I never did go to that dinner, and in fact with very few exceptions where HE needed to do something without ME,  I don’t think I had a moment to myself in years. We worked together, so he basically stalked me, and accounted for my every move, 24/7.

But that part isn’t the gaslighting. The gaslighting is when, about 3 years into our relationship,  he was suddenly interested in having some time alone (maybe to cheat on me, maybe because he was simply bored) and insisted this whole time he had in fact WANTED me to see friends but I was just never that outgoing.

Me?? I had been a very gregarious sort before getting involved with Jerkface, and HE was the one who was painfully, awkwardly shy, but by this time in our relationship,  I barely remembered my true self. Even so, I still had enough fight in me to question his suddenly relaxed and encouraging attitude toward time apart.

The more logical and specific I was, the more he countered and dismantled. The more I protested and objected, the more calm and dismissive he became. Finally, after he shook his head at me in a masterful display of feigned pity for my feeble grasp on reality, I gave up the fight.

Deep inside, I knew he was wrong, but the part of me that knew the truth was like a shadow version of myself that I had learned to suppress, silence, and ignore.

I had never felt so alone. It’s not simply I because didn’t have a true partner, but I didn’t even have myself. He had crushed me into submission so successfully that I Iet him not just define my reality, my thoughts, my perception, but to define ME. 

In the world Jerkface fabricated, he was a generous, outgoing husband who just wanted his sad little homebody wife to try to meet some people and get out of the house once in a while.

And though I didn’t exactly believe it, at some level, I accepted it.

Why didn’t I just say to hell with him and walk right out? Well, with a narcissist, there are beginner moves and advanced moves. Challenging your reality is an advanced move, so by the time a narcissist is using it on you, you’re a different person than you used to be. 

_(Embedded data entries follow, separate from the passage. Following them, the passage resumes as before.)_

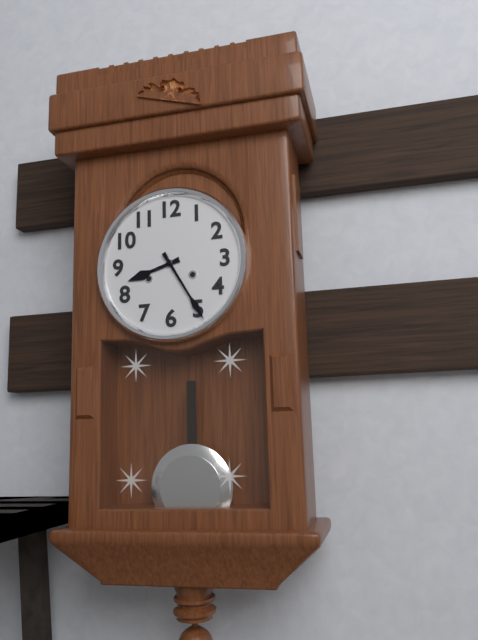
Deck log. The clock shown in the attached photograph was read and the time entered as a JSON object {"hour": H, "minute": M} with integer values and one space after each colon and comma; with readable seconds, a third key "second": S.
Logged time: {"hour": 8, "minute": 25}
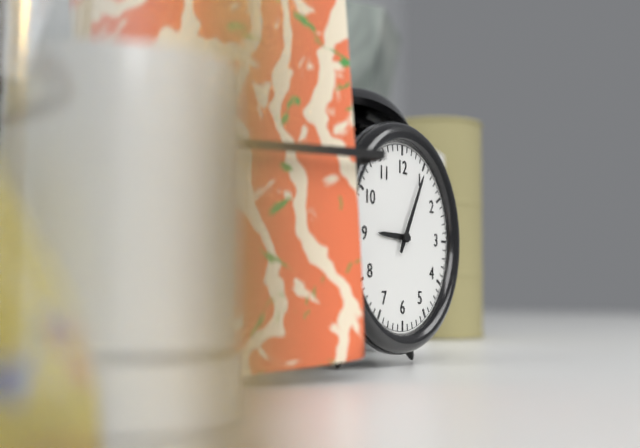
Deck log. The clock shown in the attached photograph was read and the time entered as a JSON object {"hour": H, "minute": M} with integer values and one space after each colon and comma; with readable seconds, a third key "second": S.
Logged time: {"hour": 9, "minute": 5}
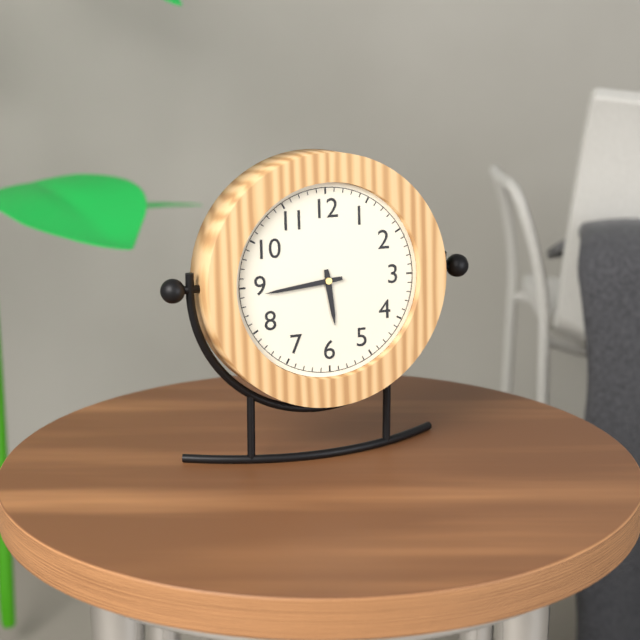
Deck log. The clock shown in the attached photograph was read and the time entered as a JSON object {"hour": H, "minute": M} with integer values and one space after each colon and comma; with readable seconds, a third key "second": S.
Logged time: {"hour": 5, "minute": 44}
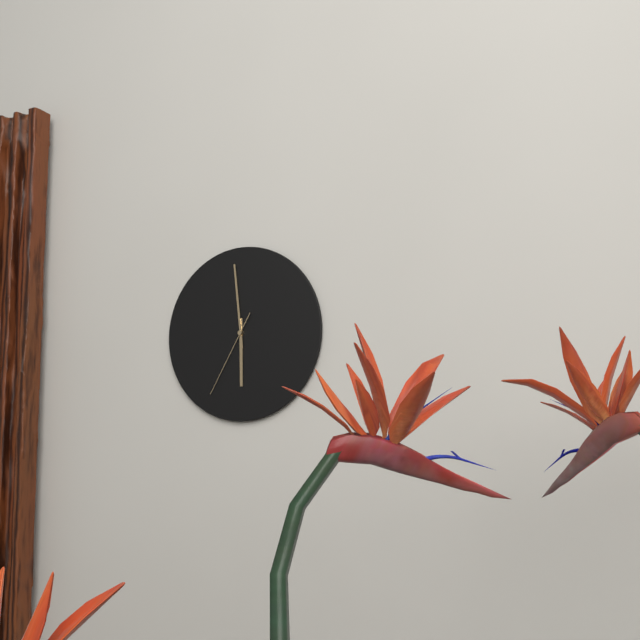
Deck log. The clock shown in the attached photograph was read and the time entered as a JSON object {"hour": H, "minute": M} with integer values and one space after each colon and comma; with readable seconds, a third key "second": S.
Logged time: {"hour": 5, "minute": 59, "second": 35}
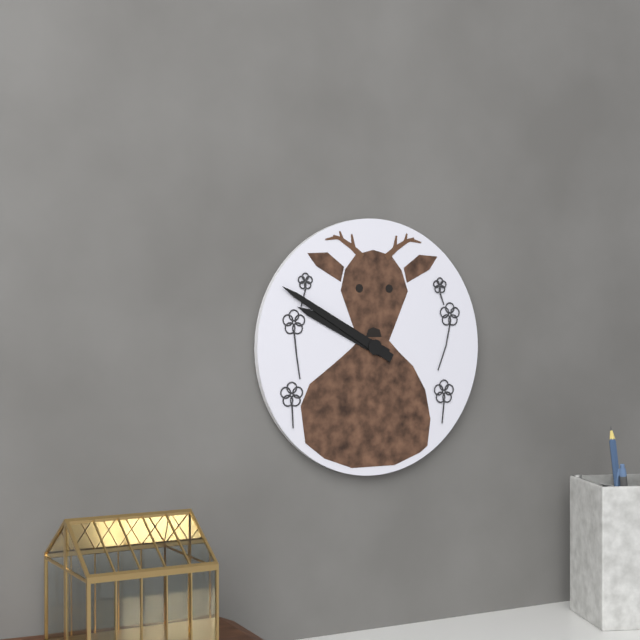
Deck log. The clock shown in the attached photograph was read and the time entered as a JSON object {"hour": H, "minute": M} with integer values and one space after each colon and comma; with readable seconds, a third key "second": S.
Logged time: {"hour": 9, "minute": 50}
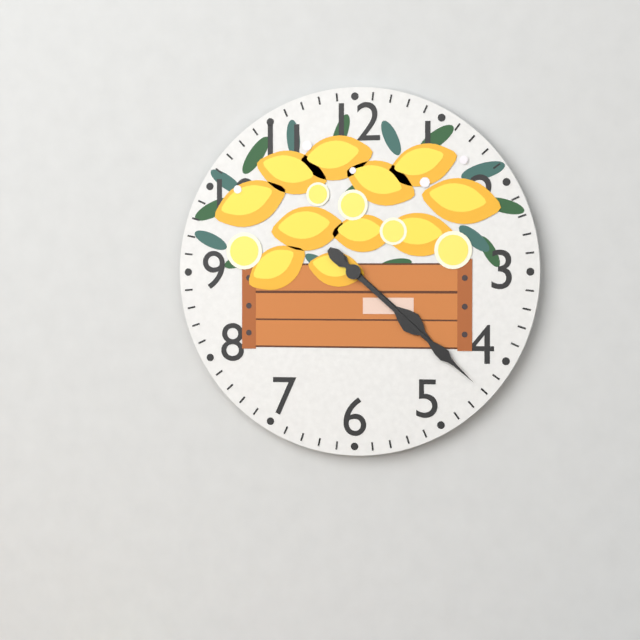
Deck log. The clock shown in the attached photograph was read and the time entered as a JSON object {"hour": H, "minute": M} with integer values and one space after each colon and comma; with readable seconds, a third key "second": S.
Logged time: {"hour": 4, "minute": 22}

Early in the relationship, a narcissist will love bomb you. Next, they’ll isolate you. Then, they’ll control what you eat, wear, or say. Later, after they’ve eroded who you are, gaslighting is the narcissist’s coup de grace. 

The first half of our marriage was no picnic, but I wasn’t yet an utter shell of myself. I had certainly begun to tailor my likes, my clothing, and even my choice of words to things that were less likely to set  Jerkface off.

The blatant dismantling of reality didn’t happen until we’d been together for a while and I’d learned all the basic dance moves.

The horror is that there were other advanced moves once gaslighting was in the picture:  

  • “Accidentally” hitting me in the face while he was “sleeping”
  • Getting in my space so much that he would be literally stepping on my toes and preventing me from moving in my own house
  • Blowing in my face like I was a candle to extinguish (truly odd and disturbing) when I dared laugh, or try to have a real conversation with him
  • Getting drunk and calling me a bitch, and following it up with a violent kiss/ licking my teeth, and then as if that wasn’t enough, whispering a racial slur in my ear that was not only offensive and disturbing but antiquated AND not even the race that I am

While those abuses were horrifying, the gaslighting was the most insidious. I started keeping (and hiding) a journal so that I could refer back to it for a record of the truth, and I started telling friends and some family members what was going on, and of course asking them if this was just two people fighting or if this was something more.

It was definitely something more. It was verbal and emotional abuse, veering steadily into the physical realm. The physical nature of the abuse did make it somehow easier to consider leaving for good, but the gaslighting (although I didn’t know what it was called back then) made it imperative.

By lying to me about me, my experience, my truth, Jerkface was killing me. Not taking my breath away. Not making my heart stop beating. But killing who I was, taking away my experience, denying my very reality.

To find my way back to myself, I needed to leave. And leave I did. Finally. And this time I never went back.